▶ _EXERCISE PROMPT_: Search the data for the word "from" and copy each line that has it.

[Stored data entries]

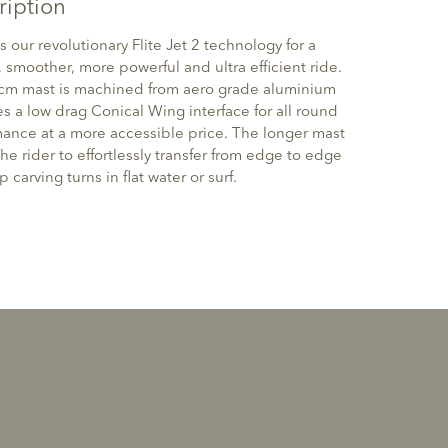
ription
s our revolutionary Flite Jet 2 technology for a
, smoother, more powerful and ultra efficient ride.
cm mast is machined from aero grade aluminium
s a low drag Conical Wing interface for all round
ance at a more accessible price. The longer mast
the rider to effortlessly transfer from edge to edge
 carving turns in flat water or surf.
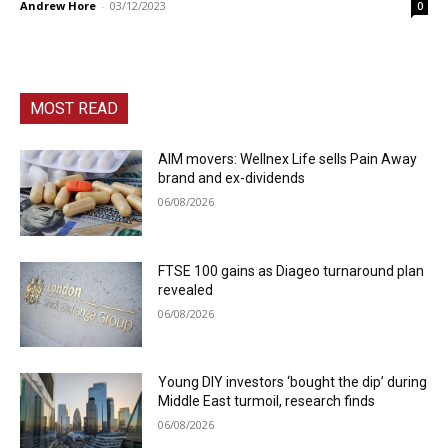
Andrew Hore
-
03/12/2023
0
MOST READ
AIM movers: Wellnex Life sells Pain Away
brand and ex-dividends
06/08/2026
FTSE 100 gains as Diageo turnaround plan
revealed
06/08/2026
Young DIY investors ‘bought the dip’ during
Middle East turmoil, research finds
06/08/2026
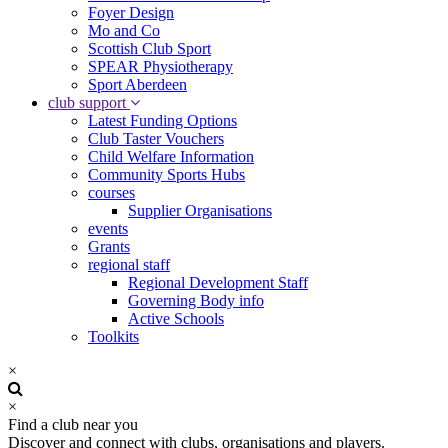
Foyer Design
Mo and Co
Scottish Club Sport
SPEAR Physiotherapy
Sport Aberdeen
club support
Latest Funding Options
Club Taster Vouchers
Child Welfare Information
Community Sports Hubs
courses
Supplier Organisations
events
Grants
regional staff
Regional Development Staff
Governing Body info
Active Schools
Toolkits
×
×
Find a club near you
Discover and connect with clubs, organisations and players.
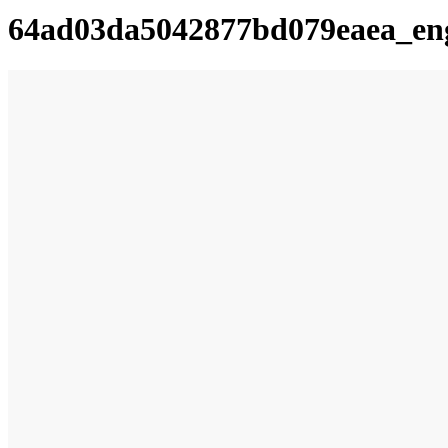
64ad03da5042877bd079eaea_en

▶ _RESULT FOR THIS EXERCISE_:
cm mast is machined from aero grade aluminium
the rider to effortlessly transfer from edge to edge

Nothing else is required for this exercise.